REQUIRED WORK. Read through the material below and find each line that has the word "shall"; copy it.

*** Begin section ***

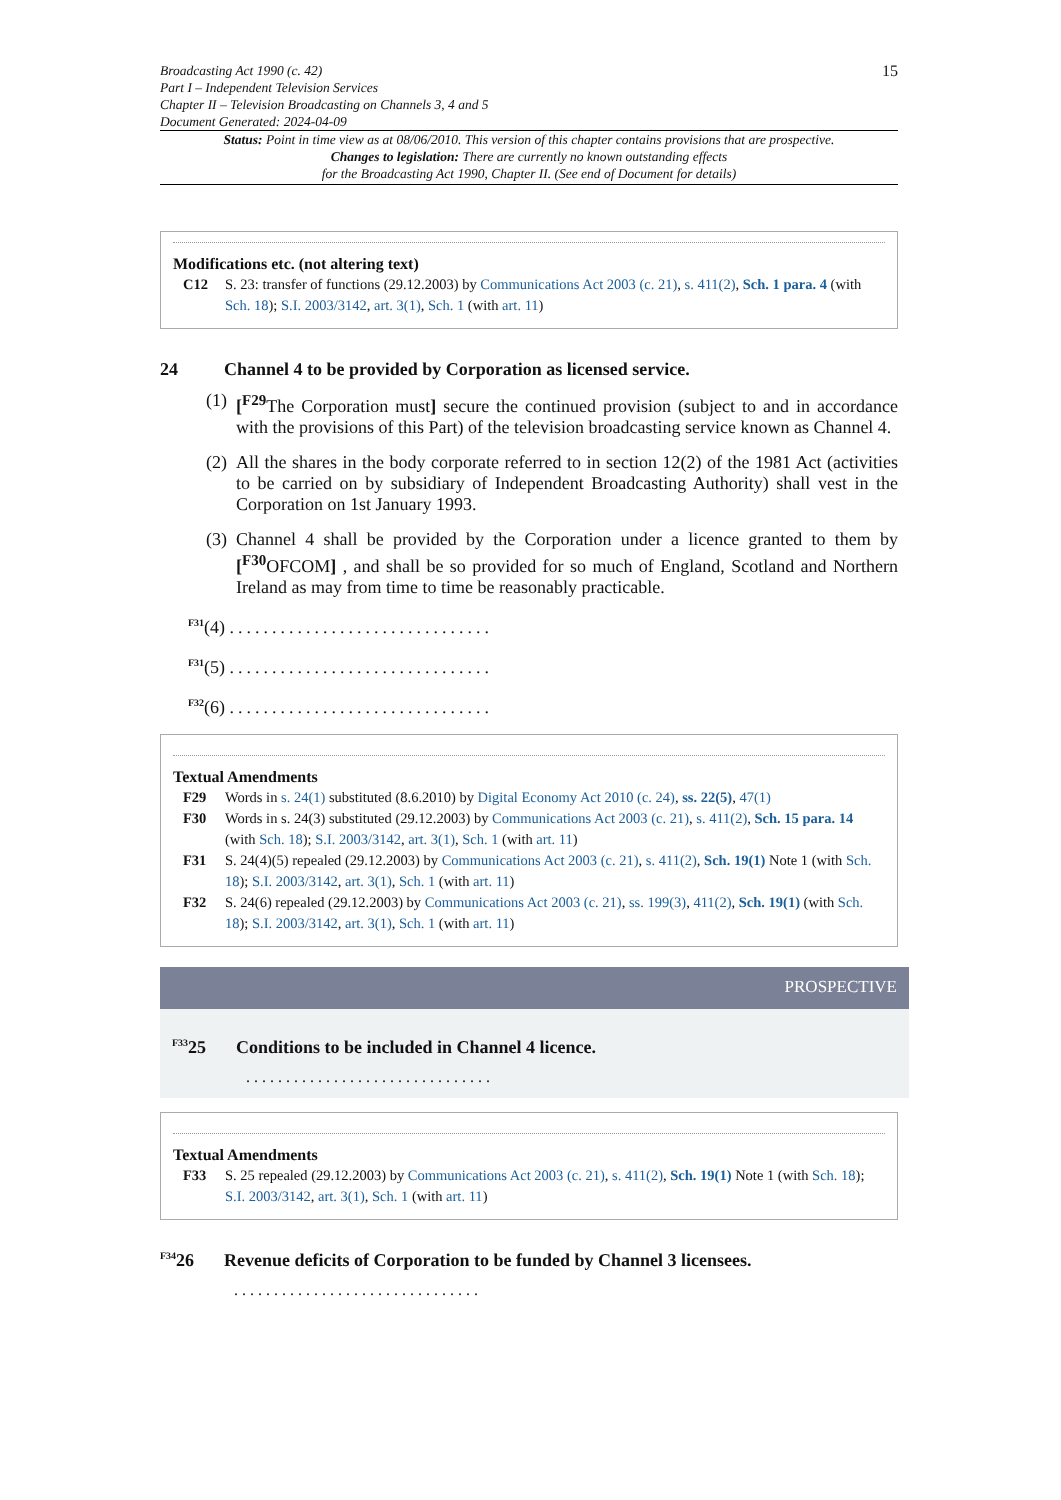Broadcasting Act 1990 (c. 42)
Part I – Independent Television Services
Chapter II – Television Broadcasting on Channels 3, 4 and 5
Document Generated: 2024-04-09
15
Status: Point in time view as at 08/06/2010. This version of this chapter contains provisions that are prospective.
Changes to legislation: There are currently no known outstanding effects
for the Broadcasting Act 1990, Chapter II. (See end of Document for details)
Modifications etc. (not altering text)
C12 S. 23: transfer of functions (29.12.2003) by Communications Act 2003 (c. 21), s. 411(2), Sch. 1 para. 4 (with Sch. 18); S.I. 2003/3142, art. 3(1), Sch. 1 (with art. 11)
24 Channel 4 to be provided by Corporation as licensed service.
(1)
[<sup>F29</sup>The Corporation must] secure the continued provision (subject to and in accordance with the provisions of this Part) of the television broadcasting service known as Channel 4.
(2)
All the shares in the body corporate referred to in section 12(2) of the 1981 Act (activities to be carried on by subsidiary of Independent Broadcasting Authority) shall vest in the Corporation on 1st January 1993.
(3)
Channel 4 shall be provided by the Corporation under a licence granted to them by [<sup>F30</sup>OFCOM] , and shall be so provided for so much of England, Scotland and Northern Ireland as may from time to time be reasonably practicable.
<sup>F31</sup>(4) ...............................
<sup>F31</sup>(5) ...............................
<sup>F32</sup>(6) ...............................
Textual Amendments
F29 Words in s. 24(1) substituted (8.6.2010) by Digital Economy Act 2010 (c. 24), ss. 22(5), 47(1)
F30 Words in s. 24(3) substituted (29.12.2003) by Communications Act 2003 (c. 21), s. 411(2), Sch. 15 para. 14 (with Sch. 18); S.I. 2003/3142, art. 3(1), Sch. 1 (with art. 11)
F31 S. 24(4)(5) repealed (29.12.2003) by Communications Act 2003 (c. 21), s. 411(2), Sch. 19(1) Note 1 (with Sch. 18); S.I. 2003/3142, art. 3(1), Sch. 1 (with art. 11)
F32 S. 24(6) repealed (29.12.2003) by Communications Act 2003 (c. 21), ss. 199(3), 411(2), Sch. 19(1) (with Sch. 18); S.I. 2003/3142, art. 3(1), Sch. 1 (with art. 11)
PROSPECTIVE
<sup>F33</sup>25 Conditions to be included in Channel 4 licence.
...............................
Textual Amendments
F33 S. 25 repealed (29.12.2003) by Communications Act 2003 (c. 21), s. 411(2), Sch. 19(1) Note 1 (with Sch. 18); S.I. 2003/3142, art. 3(1), Sch. 1 (with art. 11)
<sup>F34</sup>26 Revenue deficits of Corporation to be funded by Channel 3 licensees.
...............................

*** End section ***

ANSWER TO THE EXERCISE.
All the shares in the body corporate referred to in section 12(2) of the 1981 Act (activities to be carried on by subsidiary of Independent Broadcasting Authority) shall vest in the Corporation on 1st January 1993.
Channel 4 shall be provided by the Corporation under a licence granted to them by [<sup>F30</sup>OFCOM] , and shall be so provided for so much of England, Scotland and Northern Ireland as may from time to time be reasonably practicable.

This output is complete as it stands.